In a nostalgic-but-surprising experiment, ChatGPT played a game of chess against a 1977 Atari 2600 and lost, humiliatingly. The match was ignited by Citrix engineer Robert Caruso, who had a conversation with the AI about the history of chess-playing machines. Caruso agreed to play ChatGPT by using a Stella emulator to play Atari Chess. What ensued was not so much a clash of minds but a show of LLM shortcomings.
The Atari, an old eight-bit machine of the disco and original Star Wars era, played well within its modest means—an engine that only appears to see one move ahead. In the meantime, ChatGPT struggled. It confused rooks with bishops, lost track of the location of pieces, and suggested illegal or illogical moves repeatedly. It did not play correctly even after the change to algebraic notation.
Caruso gave up after 90 minutes of instructing the AI on the fundamentals and fixing its numerous mistakes, with ChatGPT admitting defeat. The irony? The chess engine of the Atari dates back to a period when it was an engineering achievement to make a legal move.

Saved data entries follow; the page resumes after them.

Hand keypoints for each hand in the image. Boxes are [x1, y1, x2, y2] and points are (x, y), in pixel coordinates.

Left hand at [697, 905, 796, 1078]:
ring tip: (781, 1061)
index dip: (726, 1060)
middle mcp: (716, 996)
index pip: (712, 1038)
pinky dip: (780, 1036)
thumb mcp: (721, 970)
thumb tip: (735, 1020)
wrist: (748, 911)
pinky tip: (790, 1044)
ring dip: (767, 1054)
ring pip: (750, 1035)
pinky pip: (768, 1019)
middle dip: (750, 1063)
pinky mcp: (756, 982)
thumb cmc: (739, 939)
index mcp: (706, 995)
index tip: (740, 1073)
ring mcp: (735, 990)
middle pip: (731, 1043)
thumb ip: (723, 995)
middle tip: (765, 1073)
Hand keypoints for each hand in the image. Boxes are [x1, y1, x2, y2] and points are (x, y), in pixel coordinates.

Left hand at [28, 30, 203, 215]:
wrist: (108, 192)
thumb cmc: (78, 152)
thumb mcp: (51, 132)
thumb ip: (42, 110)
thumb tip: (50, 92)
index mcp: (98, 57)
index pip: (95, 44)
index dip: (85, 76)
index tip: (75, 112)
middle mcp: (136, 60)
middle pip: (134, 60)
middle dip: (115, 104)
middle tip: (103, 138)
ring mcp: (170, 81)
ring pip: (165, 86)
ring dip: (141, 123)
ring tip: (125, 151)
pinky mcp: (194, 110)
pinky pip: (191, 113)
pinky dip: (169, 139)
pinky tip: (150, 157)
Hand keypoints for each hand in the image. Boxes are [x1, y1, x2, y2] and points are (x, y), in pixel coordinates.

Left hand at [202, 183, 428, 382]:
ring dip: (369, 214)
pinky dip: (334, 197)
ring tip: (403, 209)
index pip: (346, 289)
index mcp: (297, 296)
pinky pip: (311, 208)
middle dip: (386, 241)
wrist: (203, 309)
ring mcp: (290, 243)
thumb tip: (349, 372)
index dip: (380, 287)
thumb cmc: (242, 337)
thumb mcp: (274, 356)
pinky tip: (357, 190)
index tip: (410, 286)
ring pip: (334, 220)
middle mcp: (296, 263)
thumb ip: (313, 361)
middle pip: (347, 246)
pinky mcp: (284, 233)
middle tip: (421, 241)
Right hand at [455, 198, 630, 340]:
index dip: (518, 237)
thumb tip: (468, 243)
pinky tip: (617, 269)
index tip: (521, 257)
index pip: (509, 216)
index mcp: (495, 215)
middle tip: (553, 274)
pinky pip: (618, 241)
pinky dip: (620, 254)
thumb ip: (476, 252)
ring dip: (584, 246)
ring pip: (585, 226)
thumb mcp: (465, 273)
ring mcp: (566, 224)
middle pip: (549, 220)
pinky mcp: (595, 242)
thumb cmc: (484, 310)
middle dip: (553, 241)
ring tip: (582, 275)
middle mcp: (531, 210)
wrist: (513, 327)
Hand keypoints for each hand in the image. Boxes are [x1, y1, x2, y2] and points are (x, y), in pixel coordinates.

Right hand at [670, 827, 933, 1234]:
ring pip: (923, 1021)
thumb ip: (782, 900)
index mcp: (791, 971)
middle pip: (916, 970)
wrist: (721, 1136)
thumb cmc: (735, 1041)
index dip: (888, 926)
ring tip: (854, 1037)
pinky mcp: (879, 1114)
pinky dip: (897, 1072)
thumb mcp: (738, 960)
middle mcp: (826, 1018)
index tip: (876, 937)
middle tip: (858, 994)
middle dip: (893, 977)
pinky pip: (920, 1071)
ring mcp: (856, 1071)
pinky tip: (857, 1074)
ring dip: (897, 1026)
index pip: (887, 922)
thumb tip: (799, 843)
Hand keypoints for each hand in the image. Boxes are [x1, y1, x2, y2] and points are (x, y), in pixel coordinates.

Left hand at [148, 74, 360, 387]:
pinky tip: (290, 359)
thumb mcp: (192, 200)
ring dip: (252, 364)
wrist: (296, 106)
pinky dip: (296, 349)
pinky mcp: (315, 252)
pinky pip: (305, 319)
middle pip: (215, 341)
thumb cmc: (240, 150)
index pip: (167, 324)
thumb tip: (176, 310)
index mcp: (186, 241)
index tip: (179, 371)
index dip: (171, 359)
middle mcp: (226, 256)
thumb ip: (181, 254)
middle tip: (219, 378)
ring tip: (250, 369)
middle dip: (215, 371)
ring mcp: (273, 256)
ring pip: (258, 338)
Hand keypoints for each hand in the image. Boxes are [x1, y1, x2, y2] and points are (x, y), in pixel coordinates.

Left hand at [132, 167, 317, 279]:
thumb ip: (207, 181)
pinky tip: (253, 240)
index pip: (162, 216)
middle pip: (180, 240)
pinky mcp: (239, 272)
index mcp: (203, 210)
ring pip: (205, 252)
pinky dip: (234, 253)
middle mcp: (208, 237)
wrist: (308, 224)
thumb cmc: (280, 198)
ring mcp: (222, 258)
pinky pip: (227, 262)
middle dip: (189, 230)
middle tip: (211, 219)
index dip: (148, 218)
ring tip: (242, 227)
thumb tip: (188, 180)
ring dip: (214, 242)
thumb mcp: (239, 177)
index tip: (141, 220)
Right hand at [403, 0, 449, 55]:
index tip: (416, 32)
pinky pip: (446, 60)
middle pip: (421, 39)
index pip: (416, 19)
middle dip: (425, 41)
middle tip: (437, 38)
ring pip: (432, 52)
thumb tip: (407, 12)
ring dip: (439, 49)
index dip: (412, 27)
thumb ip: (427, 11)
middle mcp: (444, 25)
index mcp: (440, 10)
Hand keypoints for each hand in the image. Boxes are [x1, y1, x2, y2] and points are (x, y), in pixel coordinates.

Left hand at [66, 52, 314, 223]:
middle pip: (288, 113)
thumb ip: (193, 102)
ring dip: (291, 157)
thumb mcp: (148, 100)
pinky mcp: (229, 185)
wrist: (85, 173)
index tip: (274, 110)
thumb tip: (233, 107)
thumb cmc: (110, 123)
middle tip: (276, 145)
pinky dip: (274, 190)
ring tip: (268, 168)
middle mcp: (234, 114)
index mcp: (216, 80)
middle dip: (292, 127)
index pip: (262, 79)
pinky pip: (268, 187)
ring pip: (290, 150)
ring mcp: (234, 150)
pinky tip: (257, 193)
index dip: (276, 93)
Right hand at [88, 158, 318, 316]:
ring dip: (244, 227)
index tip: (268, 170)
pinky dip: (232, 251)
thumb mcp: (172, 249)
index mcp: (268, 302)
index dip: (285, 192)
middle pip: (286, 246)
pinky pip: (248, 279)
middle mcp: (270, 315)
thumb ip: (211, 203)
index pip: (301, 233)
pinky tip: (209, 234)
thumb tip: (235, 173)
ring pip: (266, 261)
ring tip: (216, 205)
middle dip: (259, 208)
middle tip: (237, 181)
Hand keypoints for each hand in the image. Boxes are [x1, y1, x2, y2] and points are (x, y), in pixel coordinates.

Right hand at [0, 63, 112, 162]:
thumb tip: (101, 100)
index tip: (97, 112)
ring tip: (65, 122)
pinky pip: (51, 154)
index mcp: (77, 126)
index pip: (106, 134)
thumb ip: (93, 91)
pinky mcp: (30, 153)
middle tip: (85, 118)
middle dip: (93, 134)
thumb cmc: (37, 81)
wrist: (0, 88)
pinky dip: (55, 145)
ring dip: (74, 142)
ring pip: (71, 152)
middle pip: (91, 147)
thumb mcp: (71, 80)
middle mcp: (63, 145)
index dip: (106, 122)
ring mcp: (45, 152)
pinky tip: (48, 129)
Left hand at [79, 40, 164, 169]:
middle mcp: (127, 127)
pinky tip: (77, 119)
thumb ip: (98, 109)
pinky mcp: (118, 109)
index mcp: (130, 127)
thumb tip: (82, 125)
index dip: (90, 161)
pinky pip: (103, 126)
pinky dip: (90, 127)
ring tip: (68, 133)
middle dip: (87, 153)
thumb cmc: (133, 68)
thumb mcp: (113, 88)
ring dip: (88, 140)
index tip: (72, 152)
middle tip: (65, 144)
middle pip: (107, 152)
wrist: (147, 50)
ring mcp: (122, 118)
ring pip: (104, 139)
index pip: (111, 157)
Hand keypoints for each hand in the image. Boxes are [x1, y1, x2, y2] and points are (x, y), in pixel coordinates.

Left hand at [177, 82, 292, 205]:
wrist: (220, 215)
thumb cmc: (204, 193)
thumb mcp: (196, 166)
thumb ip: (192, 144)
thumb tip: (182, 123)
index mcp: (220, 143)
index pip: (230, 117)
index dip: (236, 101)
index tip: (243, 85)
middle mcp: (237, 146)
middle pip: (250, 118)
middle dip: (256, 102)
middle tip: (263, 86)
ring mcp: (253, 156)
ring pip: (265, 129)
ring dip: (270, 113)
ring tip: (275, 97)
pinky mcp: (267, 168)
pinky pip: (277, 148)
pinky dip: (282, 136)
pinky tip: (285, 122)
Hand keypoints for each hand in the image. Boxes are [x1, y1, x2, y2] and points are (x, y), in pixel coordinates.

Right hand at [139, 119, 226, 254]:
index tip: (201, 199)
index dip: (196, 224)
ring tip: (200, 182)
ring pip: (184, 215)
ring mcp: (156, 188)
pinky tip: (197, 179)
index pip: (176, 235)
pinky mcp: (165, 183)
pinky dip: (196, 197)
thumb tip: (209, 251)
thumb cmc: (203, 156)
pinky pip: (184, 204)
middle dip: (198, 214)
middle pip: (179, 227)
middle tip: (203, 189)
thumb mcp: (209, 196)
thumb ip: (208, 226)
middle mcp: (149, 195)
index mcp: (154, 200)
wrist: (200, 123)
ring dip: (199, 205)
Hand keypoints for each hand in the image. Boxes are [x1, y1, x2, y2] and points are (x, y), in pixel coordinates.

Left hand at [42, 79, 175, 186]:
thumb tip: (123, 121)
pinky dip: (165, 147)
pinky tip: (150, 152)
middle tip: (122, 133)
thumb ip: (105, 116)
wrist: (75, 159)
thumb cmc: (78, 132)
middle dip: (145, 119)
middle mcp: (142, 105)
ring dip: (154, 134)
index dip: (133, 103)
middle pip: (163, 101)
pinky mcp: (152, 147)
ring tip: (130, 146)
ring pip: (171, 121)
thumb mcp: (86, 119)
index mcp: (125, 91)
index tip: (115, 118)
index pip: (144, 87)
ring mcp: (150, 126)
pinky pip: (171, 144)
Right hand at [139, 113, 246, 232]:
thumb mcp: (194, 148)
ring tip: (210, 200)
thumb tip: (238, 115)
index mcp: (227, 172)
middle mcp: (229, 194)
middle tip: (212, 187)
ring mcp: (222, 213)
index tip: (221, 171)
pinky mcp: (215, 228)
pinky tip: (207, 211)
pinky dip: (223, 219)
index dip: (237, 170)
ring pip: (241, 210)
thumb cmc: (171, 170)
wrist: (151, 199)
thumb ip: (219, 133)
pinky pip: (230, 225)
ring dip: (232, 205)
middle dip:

This defeat tells us something larger about AI: it is not monolithic. LLMs like ChatGPT, trained to predict text rather than apply rules, aren’t designed for logic-heavy games like chess. They lack a consistent memory of board state and have difficulty with symbolic reasoning and are susceptible to hallucinations and errors in structured tasks. In comparison, chess engines are very specialized systems designed to perform brute-force calculations, deep search trees, and accuracy. They are able to kill grandmasters, but they are not able to talk.
The mismatch isn’t about intelligence—it’s about purpose. AI isn’t a singular intelligence but a collection of narrow tools, each with distinct strengths. In chess, ChatGPT isn’t the player—it’s the commentator. According to Grandmaster David Bronstein, the art of chess is to think about what chess is. At least, that is not yet within the reach of the chatbot.